Since the length of the trench and the number of men are in direct variation, we have : \frac{11}{x} = \frac{27 / 4}{27} \Rightarrow 11 \times 27 = x \times \frac{27}{4} \Rightarrow x = \frac{11 \times 27 \times 4}{27} = 44 Thus, 44 men will be required to dig a trench of 27 metre .

Question 18:

A worker is paid Rs 210 for 6 days work.
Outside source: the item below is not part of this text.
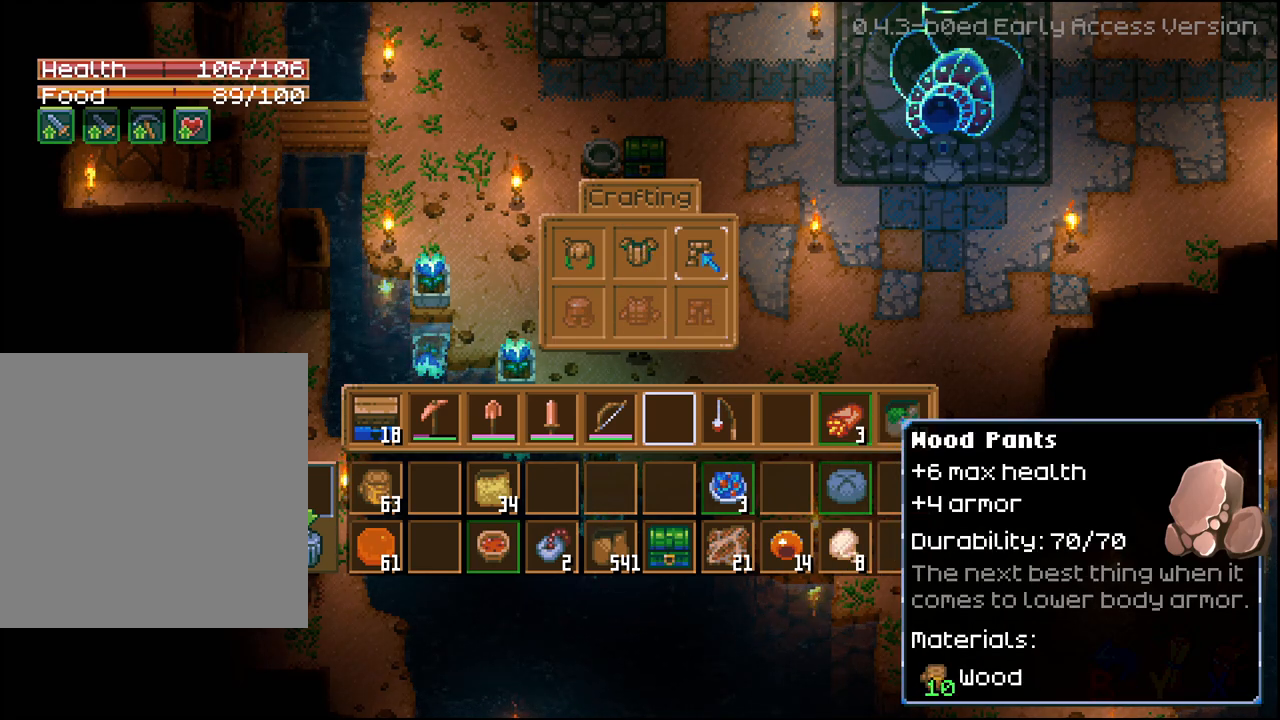
{"buttons": [], "left_stick": "center", "right_stick": "center", "events": [[117, "DPAD_LEFT", "up"], [350, "DPAD_LEFT", "down"], [467, "DPAD_LEFT", "up"]]}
If his total income of the month is Rs 875, for how many days did he work?

Answer 18:

Let x be the number of days for which the worker is paid Rs 875.

Income (in Rs.)	210	875
Number of days	6	x

Since the income of the worker and the number of working days are in direct variation, we have : \frac{210}{875} = \frac{6}{x} \Rightarrow 210 \times x = 875 \times 6 \Rightarrow x = \frac{875 \times 6}{210} = \frac{5250}{210} = 25 Thus, the required number of days is 25 .

Question 19:

A woker is paid Rs 200 for 8 days work. If he works for 20 days, how much will he get?

Answer 19:

Let Rs x be the income for 20 days of work.

Income (in Rs)	200	x
Number of days	8	20

Since the income and the number of working days are in direct variation, we have : \frac{200}{x} = \frac{8}{20} \Rightarrow 200 \times 20 = 8 x \Rightarrow x = \frac{200 \times 20}{8} = \frac{4000}{8} = 500 Thus, the worker will get Rs 500 for working 20 days .

Question 20:

The amount of extension in an elastic string varies directly as the weight hung on it. If a weight of 150 gm produces an extension of 2.9 cm, then what weight would produce an extension of 17.4 cm?

Answer 20:

Let x gm be the weight that would produce an extension of 17.4 cm.

Weight (in gm)	150	x
Length (in cm)	2.9	17.4

Since the amount of extension in an elastic string and the weight hung on it are in direct variation, w e h a v e : \frac{150}{x} = \frac{2.9}{17.4} \Rightarrow 17.4 \times 150 = 2.9 \times x \Rightarrow x = \frac{17.4 \times 150}{2.9} = \frac{2610}{2.9} = 900 Thus, the required weight will be 900 gm .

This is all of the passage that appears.